BEGIN Information supplied

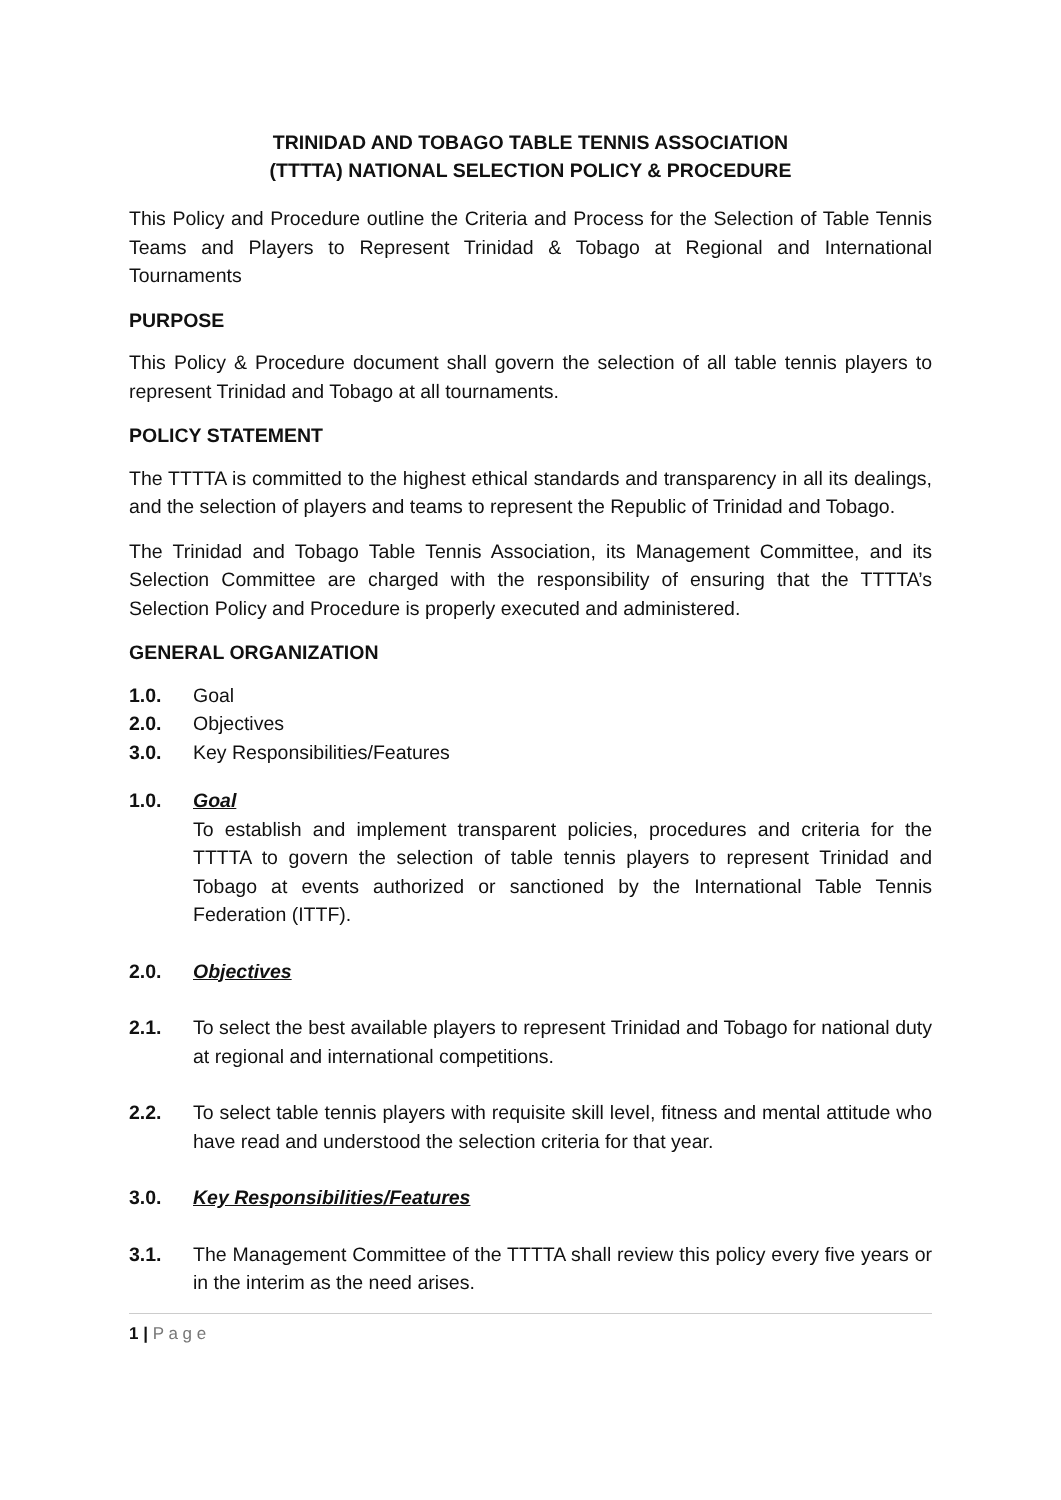TRINIDAD AND TOBAGO TABLE TENNIS ASSOCIATION
(TTTTA) NATIONAL SELECTION POLICY & PROCEDURE
This Policy and Procedure outline the Criteria and Process for the Selection of Table Tennis Teams and Players to Represent Trinidad & Tobago at Regional and International Tournaments
PURPOSE
This Policy & Procedure document shall govern the selection of all table tennis players to represent Trinidad and Tobago at all tournaments.
POLICY STATEMENT
The TTTTA is committed to the highest ethical standards and transparency in all its dealings, and the selection of players and teams to represent the Republic of Trinidad and Tobago.
The Trinidad and Tobago Table Tennis Association, its Management Committee, and its Selection Committee are charged with the responsibility of ensuring that the TTTTA’s Selection Policy and Procedure is properly executed and administered.
GENERAL ORGANIZATION
1.0. Goal
2.0. Objectives
3.0. Key Responsibilities/Features
1.0. Goal
To establish and implement transparent policies, procedures and criteria for the TTTTA to govern the selection of table tennis players to represent Trinidad and Tobago at events authorized or sanctioned by the International Table Tennis Federation (ITTF).
2.0. Objectives
2.1. To select the best available players to represent Trinidad and Tobago for national duty at regional and international competitions.
2.2. To select table tennis players with requisite skill level, fitness and mental attitude who have read and understood the selection criteria for that year.
3.0. Key Responsibilities/Features
3.1. The Management Committee of the TTTTA shall review this policy every five years or in the interim as the need arises.
1 | P a g e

END Information supplied

> Exercise brief
Give only the count of lines in the data that include the string "govern".

> Task result
2